Shortly after Kingsley lost Roberts, she got an even bigger star. Tom Cruise had been represented by publicist Andrea Jaffe
since 1981, but when Fox hired Jaffe to do publicity in 1992, she had to drop all her clients. Cruise was by then perhaps the most image-conscious, controlling star in Hollywood. He bought up the rights to photos of himself and made people who worked with him sign confidentiality agreements. The crews on the sets of movies were often given long lists of do’s and don’ts—mostly don’ts: don’t talk to him unless he speaks first, don’t ask for his autograph. Cruise surrounded himself with a small circle of close friends, family, and co-workers.
*
Andrea Jaffe knew how important control and privacy were to the powerful, somewhat prickly star; when she moved to Fox, she recommended Cruise consider Kingsley.
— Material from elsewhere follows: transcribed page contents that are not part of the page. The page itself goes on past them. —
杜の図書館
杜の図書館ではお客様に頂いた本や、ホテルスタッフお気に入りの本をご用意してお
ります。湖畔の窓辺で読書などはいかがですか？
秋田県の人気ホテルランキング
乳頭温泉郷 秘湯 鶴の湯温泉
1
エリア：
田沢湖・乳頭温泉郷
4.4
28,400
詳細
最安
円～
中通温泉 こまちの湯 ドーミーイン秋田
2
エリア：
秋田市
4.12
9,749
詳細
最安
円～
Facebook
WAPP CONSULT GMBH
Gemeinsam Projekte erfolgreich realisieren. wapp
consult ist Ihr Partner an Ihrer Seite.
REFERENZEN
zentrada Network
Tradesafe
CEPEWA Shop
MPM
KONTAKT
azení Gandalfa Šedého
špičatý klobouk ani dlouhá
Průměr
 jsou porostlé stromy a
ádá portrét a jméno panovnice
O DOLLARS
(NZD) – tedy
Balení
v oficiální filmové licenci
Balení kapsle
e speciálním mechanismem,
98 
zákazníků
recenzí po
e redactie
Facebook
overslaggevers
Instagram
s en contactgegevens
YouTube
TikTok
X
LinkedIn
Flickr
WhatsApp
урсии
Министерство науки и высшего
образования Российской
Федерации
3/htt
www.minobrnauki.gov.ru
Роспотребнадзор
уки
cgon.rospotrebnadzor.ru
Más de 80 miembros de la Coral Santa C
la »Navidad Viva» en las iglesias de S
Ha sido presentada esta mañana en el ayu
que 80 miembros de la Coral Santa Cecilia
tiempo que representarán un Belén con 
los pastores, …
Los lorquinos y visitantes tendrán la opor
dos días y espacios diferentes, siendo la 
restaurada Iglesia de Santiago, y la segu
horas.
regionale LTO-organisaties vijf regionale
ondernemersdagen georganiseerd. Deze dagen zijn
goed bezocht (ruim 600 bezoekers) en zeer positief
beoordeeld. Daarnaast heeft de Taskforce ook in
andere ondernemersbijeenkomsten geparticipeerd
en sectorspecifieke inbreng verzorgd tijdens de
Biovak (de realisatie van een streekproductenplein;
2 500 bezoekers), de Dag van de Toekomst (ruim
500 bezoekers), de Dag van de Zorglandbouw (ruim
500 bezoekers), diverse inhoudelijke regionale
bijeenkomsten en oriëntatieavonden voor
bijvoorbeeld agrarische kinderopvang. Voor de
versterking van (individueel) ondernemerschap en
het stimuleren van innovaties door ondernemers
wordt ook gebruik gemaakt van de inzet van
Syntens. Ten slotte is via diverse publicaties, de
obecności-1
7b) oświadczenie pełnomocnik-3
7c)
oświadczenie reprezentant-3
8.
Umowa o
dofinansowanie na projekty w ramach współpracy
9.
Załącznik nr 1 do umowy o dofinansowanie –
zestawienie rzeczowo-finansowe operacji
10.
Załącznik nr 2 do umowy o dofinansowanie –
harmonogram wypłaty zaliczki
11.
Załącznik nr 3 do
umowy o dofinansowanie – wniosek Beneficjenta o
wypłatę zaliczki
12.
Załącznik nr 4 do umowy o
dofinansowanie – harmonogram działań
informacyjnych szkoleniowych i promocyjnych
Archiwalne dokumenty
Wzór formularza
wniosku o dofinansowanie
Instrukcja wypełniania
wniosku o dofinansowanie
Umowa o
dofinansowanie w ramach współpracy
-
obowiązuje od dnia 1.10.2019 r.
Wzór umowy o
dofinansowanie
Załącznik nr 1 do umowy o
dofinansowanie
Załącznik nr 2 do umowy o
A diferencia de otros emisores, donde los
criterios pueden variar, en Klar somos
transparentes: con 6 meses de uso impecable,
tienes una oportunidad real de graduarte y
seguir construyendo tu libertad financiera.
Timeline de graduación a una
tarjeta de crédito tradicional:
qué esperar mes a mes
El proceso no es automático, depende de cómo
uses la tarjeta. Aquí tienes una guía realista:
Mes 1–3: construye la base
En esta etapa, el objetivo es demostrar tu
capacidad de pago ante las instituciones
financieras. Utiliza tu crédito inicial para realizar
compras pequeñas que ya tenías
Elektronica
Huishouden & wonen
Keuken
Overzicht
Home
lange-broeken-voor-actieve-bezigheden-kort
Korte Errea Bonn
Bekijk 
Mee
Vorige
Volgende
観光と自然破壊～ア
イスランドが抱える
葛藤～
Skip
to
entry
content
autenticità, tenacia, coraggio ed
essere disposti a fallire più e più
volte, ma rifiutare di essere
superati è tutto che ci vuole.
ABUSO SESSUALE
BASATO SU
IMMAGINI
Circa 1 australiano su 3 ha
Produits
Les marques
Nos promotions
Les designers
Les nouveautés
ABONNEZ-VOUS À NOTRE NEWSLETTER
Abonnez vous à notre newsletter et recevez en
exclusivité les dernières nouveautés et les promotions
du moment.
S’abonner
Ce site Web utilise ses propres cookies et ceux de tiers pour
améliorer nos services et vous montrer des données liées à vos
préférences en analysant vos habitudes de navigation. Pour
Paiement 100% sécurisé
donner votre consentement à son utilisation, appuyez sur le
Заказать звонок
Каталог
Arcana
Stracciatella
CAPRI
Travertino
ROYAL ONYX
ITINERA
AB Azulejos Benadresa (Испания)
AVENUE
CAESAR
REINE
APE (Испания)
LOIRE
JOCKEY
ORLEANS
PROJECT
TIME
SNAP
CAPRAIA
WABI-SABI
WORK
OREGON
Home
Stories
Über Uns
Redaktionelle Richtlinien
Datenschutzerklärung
Kingsley became fiercely protective of Cruise. The brighter Cruise’s star became, the more control he wanted over his career. When Columbia released
A Few Good Men
in 1992, Cruise forced the studio to bring Kingsley on board, and again she insisted that the journalists who interviewed Cruise sign a consent agreement. Under the conditions of the agreement, the interviews from the
Few Good Men
junket could be “printed and/or broadcast only once during or in connection with the initial domestic theatrical release” of the movie. “The one-time airing defies all knowledge of what it takes to promote a movie,” complained one person close to the film. “Columbia wants the interviews to air as much as possible and promote the movie. That’s the point of having a junket.”